The painful change has forced him to rethink presentation. "We just have to recalibrate how we are doing this art-making in a deep way, think about how we can create shows and not compromise the artistic vision."

The Swimming Pool Library takes its name from British author Alan Hollinghurst's 1988 novel, which Tan borrowed from the Bedok Library when he was in Secondary 2. The book was a revelation for the young boy from a conservative, religious family who was going through a tough time.

Tan says the book's title also resonated with him. "The swimming pool has always been a site of anxiety - of my body, of desire. The library has always been my safe haven.

"The novel was so mind-blowing. It's the vision of what a world can look like, how people can exist. So I chose the title because of that."

The show spans the breadth of his practice, from drawing and 3D printing to paper theatre and multimedia installations.

He says: "The exhibition deals with a lot of things, not just sexuality but also my own past when I was sexually assaulted, the trauma that happened."

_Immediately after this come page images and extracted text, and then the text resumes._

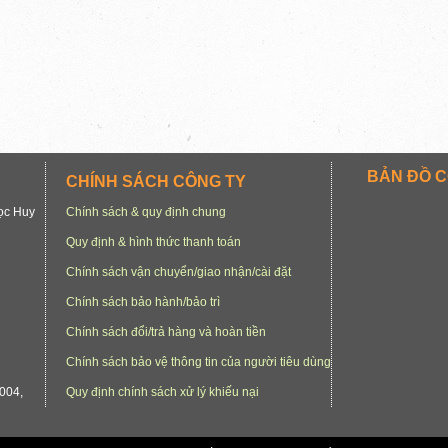
BẢN ĐỒ C
CHÍNH SÁCH CÔNG TY
gọc Huy
Chính sách & quy định chung
Quy định & hình thức thanh toán
Chính sách vận chuyển/giao nhận/cài đặt
Chính sách bảo hành/bảo trì
Chính sách đổi/trả hàng và hoàn tiền
Chính sách bảo vệ thông tin của người tiêu dùng
004,
Quy định chính sách xử lý khiếu nại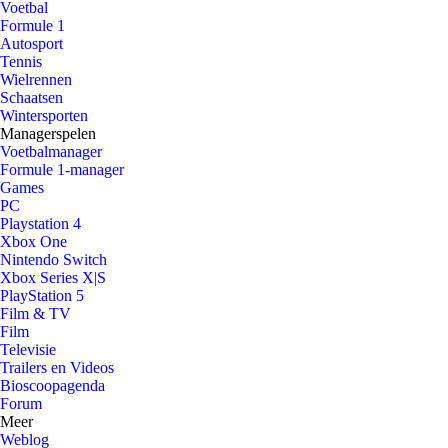
Voetbal
Formule 1
Autosport
Tennis
Wielrennen
Schaatsen
Wintersporten
Managerspelen
Voetbalmanager
Formule 1-manager
Games
PC
Playstation 4
Xbox One
Nintendo Switch
Xbox Series X|S
PlayStation 5
Film & TV
Film
Televisie
Trailers en Videos
Bioscoopagenda
Forum
Meer
Weblog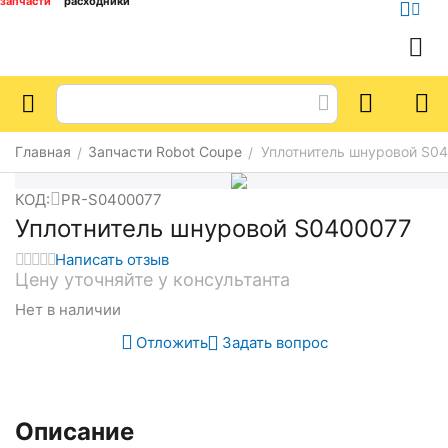
запчасти
расходники
Главная
Запчасти Robot Coupe
Уплотнитель шнуровой S0
/
/
КОД:
PR-S0400077
Уплотнитель шнуровой S0400077
Написать отзыв
Цену уточняйте у консультанта
Нет в наличии
Отложить
Задать вопрос
Описание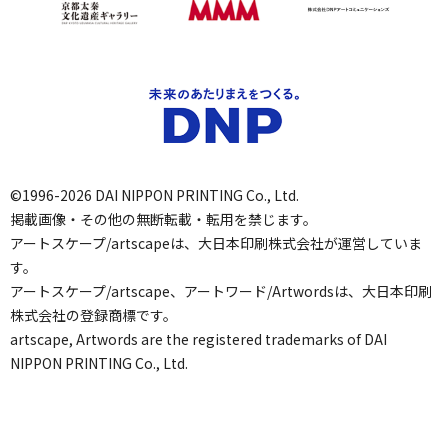
©1996-2026 DAI NIPPON PRINTING Co., Ltd.
掲載画像・その他の無断転載・転用を禁じます。
アートスケープ/artscapeは、大日本印刷株式会社が運営していま
す。
アートスケープ/artscape、アートワード/Artwordsは、大日本印刷
株式会社の登録商標です。
artscape, Artwords are the registered trademarks of DAI
NIPPON PRINTING Co., Ltd.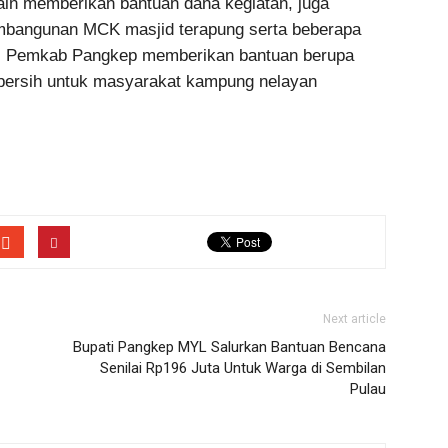
ain memberikan bantuan dana kegiatan, juga
bangunan MCK masjid terapung serta beberapa
dari Pemkab Pangkep memberikan bantuan berupa
bersih untuk masyarakat kampung nelayan
Next article
Bupati Pangkep MYL Salurkan Bantuan Bencana
Senilai Rp196 Juta Untuk Warga di Sembilan
Pulau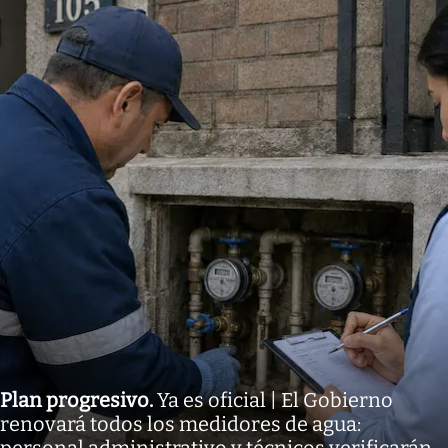
Plan progresivo
.
Ya es oficial | El Gobierno
renovará todos los medidores de agua: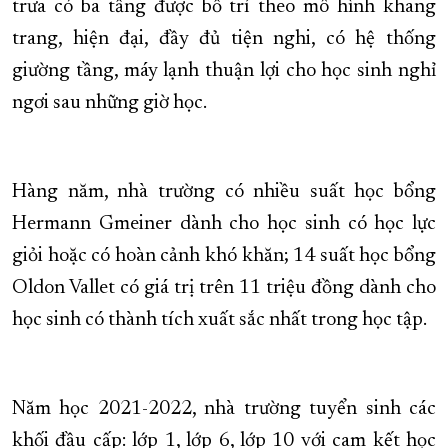
trưa có ba tầng được bố trí theo mô hình khang
trang, hiện đại, đầy đủ tiện nghi, có hệ thống
giường tầng, máy lạnh thuận lợi cho học sinh nghỉ
ngơi sau những giờ học.
Hàng năm, nhà trường có nhiều suất học bổng
Hermann Gmeiner dành cho học sinh có học lực
giỏi hoặc có hoàn cảnh khó khăn; 14 suất học bổng
Oldon Vallet có giá trị trên 11 triệu đồng dành cho
học sinh có thành tích xuất sắc nhất trong học tập.
Năm học 2021-2022, nhà trường tuyển sinh các
khối đầu cấp: lớp 1, lớp 6, lớp 10 với cam kết học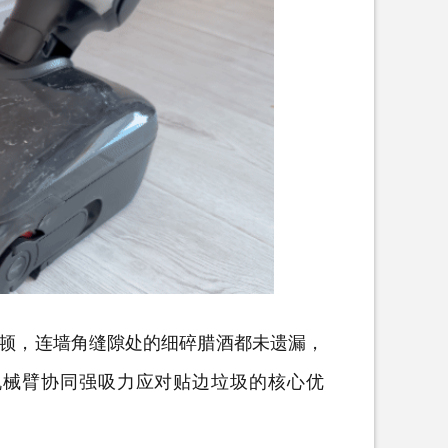
顿，连墙角缝隙处的细碎腊酒都未遗漏，
机械臂协同强吸力应对贴边垃圾的核心优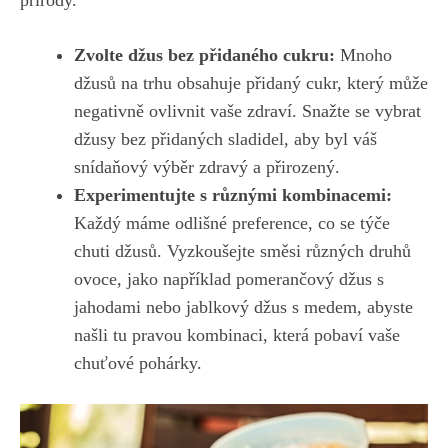
Zvolte džus ‍bez přidaného cukru:
​Mnoho
džusů na trhu obsahuje​ přidaný ‍cukr, který ‌může
⁤negativně ovlivnit vaše zdraví. Snažte se vybrat
džusy bez přidaných sladidel, aby ​byl⁤ váš
snídaňový výběr zdravý‍ a přirozený.
Experimentujte s ‌různými kombinacemi:
Každý máme odlišné preference, co se týče
chuti džusů. Vyzkoušejte směsi různých druhů
ovoce, ⁢jako například​ pomerančový džus s‌
jahodami nebo jablkový‍ džus‍ s medem,
abyste
našli tu pravou kombinaci
, ⁣která pobaví vaše
chuťové pohárky.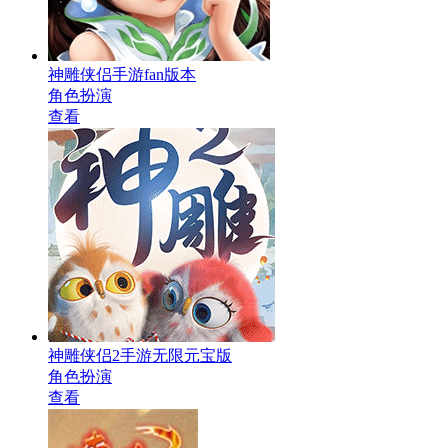
神雕侠侣手游fan版本
角色扮演
查看
神雕侠侣2手游无限元宝版
角色扮演
查看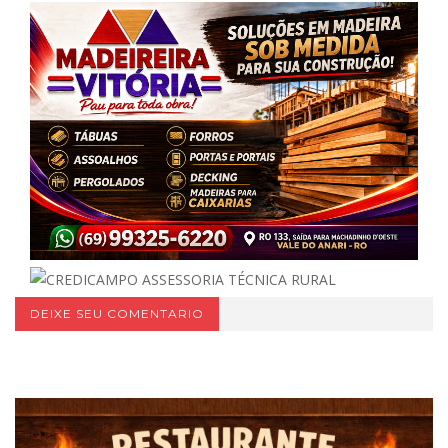
DEIXE SEU COMENTARIO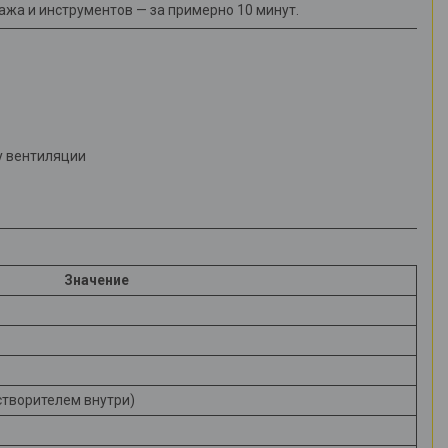
ажа и инструментов — за примерно 10 минут.
му вентиляции
Значение
творителем внутри)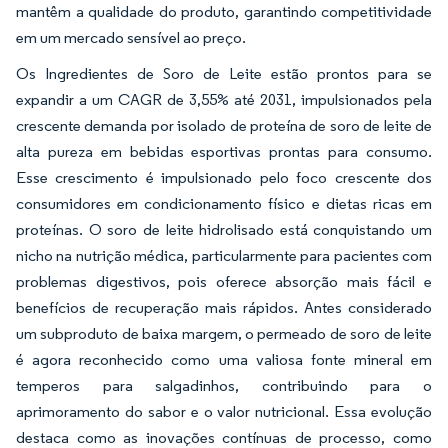
mantêm a qualidade do produto, garantindo competitividade
em um mercado sensível ao preço.
Os Ingredientes de Soro de Leite estão prontos para se
expandir a um CAGR de 3,55% até 2031, impulsionados pela
crescente demanda por isolado de proteína de soro de leite de
alta pureza em bebidas esportivas prontas para consumo.
Esse crescimento é impulsionado pelo foco crescente dos
consumidores em condicionamento físico e dietas ricas em
proteínas. O soro de leite hidrolisado está conquistando um
nicho na nutrição médica, particularmente para pacientes com
problemas digestivos, pois oferece absorção mais fácil e
benefícios de recuperação mais rápidos. Antes considerado
um subproduto de baixa margem, o permeado de soro de leite
é agora reconhecido como uma valiosa fonte mineral em
temperos para salgadinhos, contribuindo para o
aprimoramento do sabor e o valor nutricional. Essa evolução
destaca como as inovações contínuas de processo, como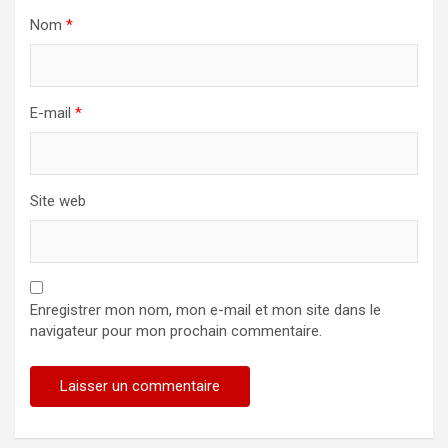
Nom
*
E-mail
*
Site web
Enregistrer mon nom, mon e-mail et mon site dans le
navigateur pour mon prochain commentaire.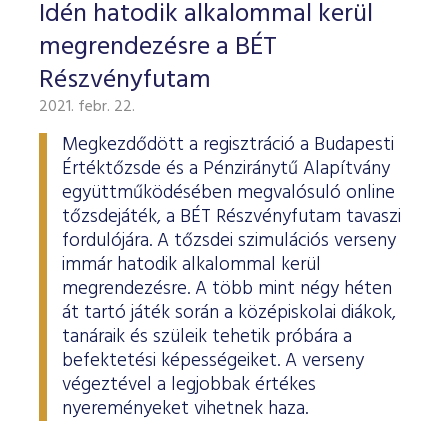
ESG Útmutató
Idén hatodik alkalommal kerül
megrendezésre a BÉT
Részvényfutam
2021. febr. 22.
Megkezdődött a regisztráció a Budapesti
Értéktőzsde és a Pénziránytű Alapítvány
együttműködésében megvalósuló online
tőzsdejáték, a BÉT Részvényfutam tavaszi
fordulójára. A tőzsdei szimulációs verseny
immár hatodik alkalommal kerül
megrendezésre. A több mint négy héten
át tartó játék során a középiskolai diákok,
tanáraik és szüleik tehetik próbára a
befektetési képességeiket. A verseny
végeztével a legjobbak értékes
nyereményeket vihetnek haza.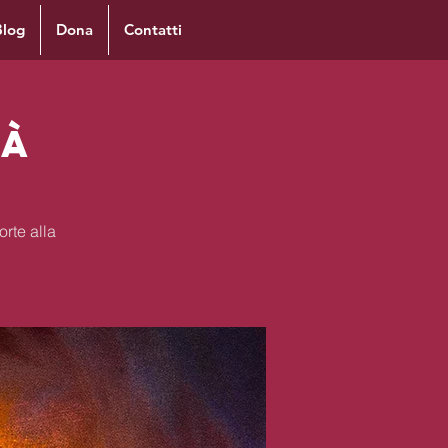
Blog
Dona
Contatti
tà
orte alla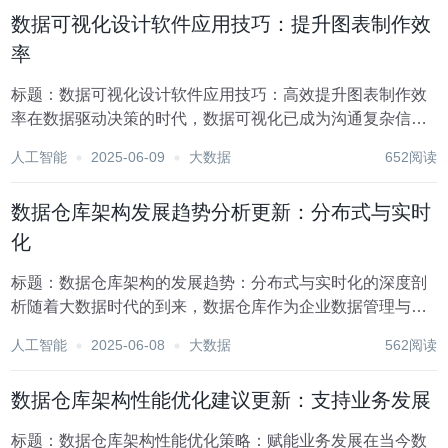
式与实时化方向演进，这一趋势不仅重塑了数据处理的...
数据可视化设计软件应用技巧：提升图表制作效
率
标题：数据可视化设计软件应用技巧：高效提升图表制作效
率在数据驱动决策的时代，数据可视化已成为沟通复杂信
息、揭示数据背后故事的关键工具。无论是企业报告、学术
人工智能
2025-06-09
大数据
652阅读
研究还是日常工作中，清晰、直观的数据图表能够极大地促
进理解和决策过程。然而，制作高质量的数据可视化图表...
数据仓库架构发展趋势分析更新：分布式与实时
化
标题：数据仓库架构的发展趋势：分布式与实时化的深度剖
析随着大数据时代的到来，数据仓库作为企业数据管理与分
析的核心组件，正经历着前所未有的变革。传统的集中式数
人工智能
2025-06-08
大数据
562阅读
据仓库架构已难以满足海量数据处理、高并发访问及实时分
析的需求，因此，分布式与实时化成为数据仓库架构发...
数据仓库架构性能优化建议更新：支持业务发展
标题：数据仓库架构性能优化策略：赋能业务发展在当今数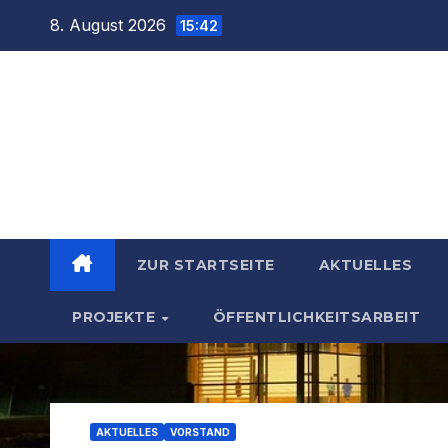
Zum
8. August 2026
15:42
Inhalt
springen
ZUR STARTSEITE
AKTUELLES
PROJEKTE
ÖFFENTLICHKEITSARBEIT
AKTUELLES
VORSTAND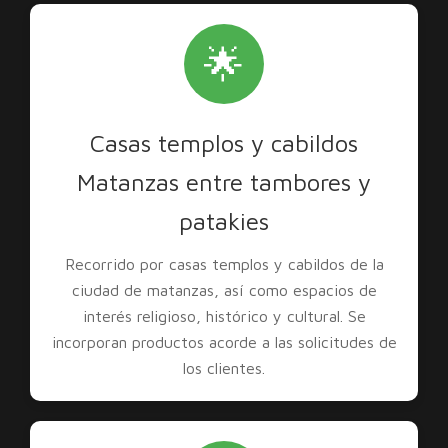
🌟
Casas templos y cabildos
Matanzas entre tambores y
patakies
Recorrido por casas templos y cabildos de la
ciudad de matanzas, así como espacios de
interés religioso, histórico y cultural. Se
incorporan productos acorde a las solicitudes de
los clientes.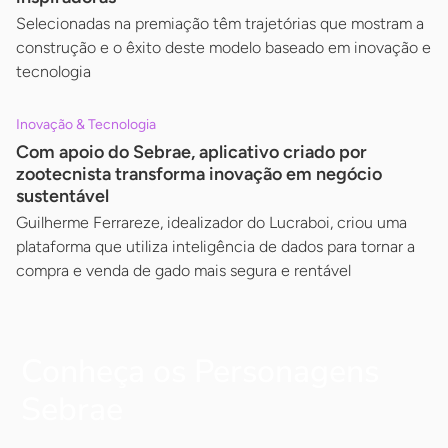
Selecionadas na premiação têm trajetórias que mostram a
construção e o êxito deste modelo baseado em inovação e
tecnologia
Inovação & Tecnologia
Com apoio do Sebrae, aplicativo criado por
zootecnista transforma inovação em negócio
sustentável
Guilherme Ferrareze, idealizador do Lucraboi, criou uma
plataforma que utiliza inteligência de dados para tornar a
compra e venda de gado mais segura e rentável
Conheça os Personagens
Sebrae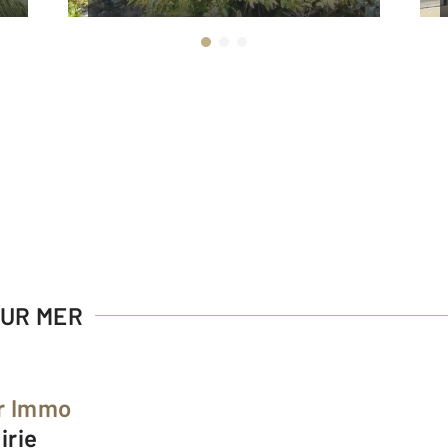
SUR MER
r Immo
irie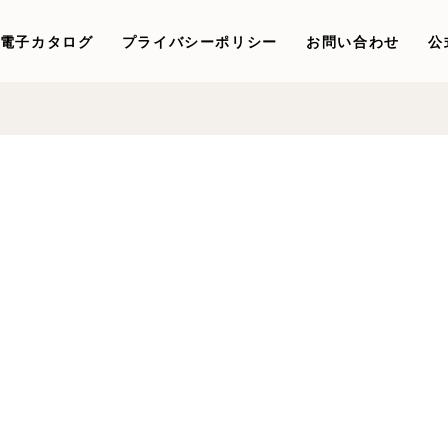
電子カタログ
プライバシーポリシー
お問い合わせ
公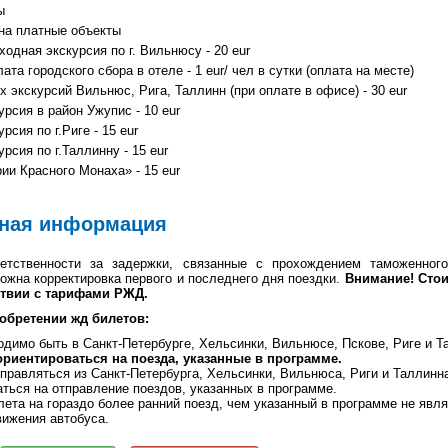
ы
на платные объекты
ходная экскурсия по г. Вильнюсу - 20 eur
та городского сбора в отеле - 1 eur/ чел в сутки (оплата на месте)
 экскурсий Вильнюс, Рига, Таллинн (при оплате в офисе) - 30 eur
рсия в район Ужупис - 10 eur
сия по г.Риге - 15 eur
рсия по г.Таллинну - 15 eur
ии Красного Монаха» - 15 eur
ная информация
етственности за задержки, связанные с прохождением таможенного
ожна корректировка первого и последнего дня поездки.
Внимание! Стои
ствии с тарифами РЖД.
обретении жд билетов:
димо быть в Санкт-Петербурге, Хельсинки, Вильнюсе, Пскове, Риге и 
ориентироваться на поезда, указанные в программе.
правляться из Санкт-Петербурга, Хельсинки, Вильнюса, Риги и Таллин
ться на отправление поездов, указанных в программе.
лета на гораздо более ранний поезд, чем указанный в программе не явл
вижения автобуса.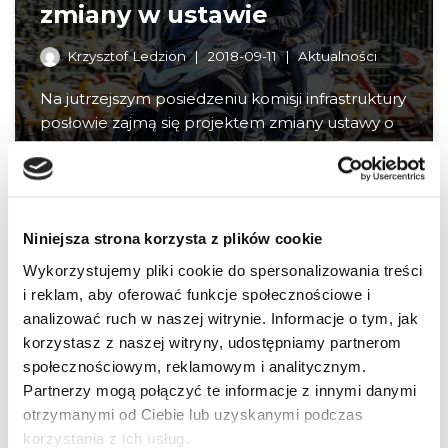
zmiany w ustawie
Krzysztof Ledzion
2018-09-11
Aktualności
Na jutrzejszym posiedzeniu komisji infrastruktury
posłowie zajmą się projektem zmiany ustawy o
kierujących pojazdami, zakładającym,…
Dowiedz
się więcej »
Niniejsza strona korzysta z plików cookie
Wykorzystujemy pliki cookie do spersonalizowania treści
i reklam, aby oferować funkcje społecznościowe i
Formalności stało się
analizować ruch w naszej witrynie. Informacje o tym, jak
zadość. Okresu próbnego
korzystasz z naszej witryny, udostępniamy partnerom
prędko nie będzie
społecznościowym, reklamowym i analitycznym.
Partnerzy mogą połączyć te informacje z innymi danymi
Krzysztof Ledzion
2018-05-17
Aktualności
otrzymanymi od Ciebie lub uzyskanymi podczas
korzystania z ich usług.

He is also exploring masculine identities. "It's time to create a new world where you don't have to be Rambo to be a man."

The production is the first he is presenting as part of the artistic atelier that he is directing for T:>Works. While he is mainly known for his film and multimedia work, his roots are in fine arts and the atelier will allow him to explore his practice in more depth.

The Swimming Pool Library takes its name from British author Alan Hollinghurst's 1988 novel. PHOTO: T:>WORKS

He has already mapped out projects for the next four years and hopes the atelier framework will also allow for deeper audience engagement.

In this sense, the delay in the visual art component for The Swimming Pool Library is a blessing in disguise. "It's a way to show how the atelier can be. It's not just one or two weekends and the show is over. We will be rethinking how to engage the audience within the next few months leading up to January. We can show the process a bit more, how the art is being produced," he says.

The Swimming Pool Library

Where: 72-13, Mohamed Sultan Road; online
When: Live performance and live stream: Oct 28 to 30, 8pm with a 3pm matinee on Oct 30; exhibition and multimedia installation, Jan 6 to 23, Tuesdays and Wednesdays, noon to 6pm, Thursdays and Fridays, noon to 7pm
Admission: Live performance and live stream: $35 and $15 from; exhibition and multimedia installation, free with registration, timed entries only
Info: T:>Works' website

Correction note: T:>Works clarified that the multimedia installation portion that will be rescheduled to January is not officially part of Singapore Art Week.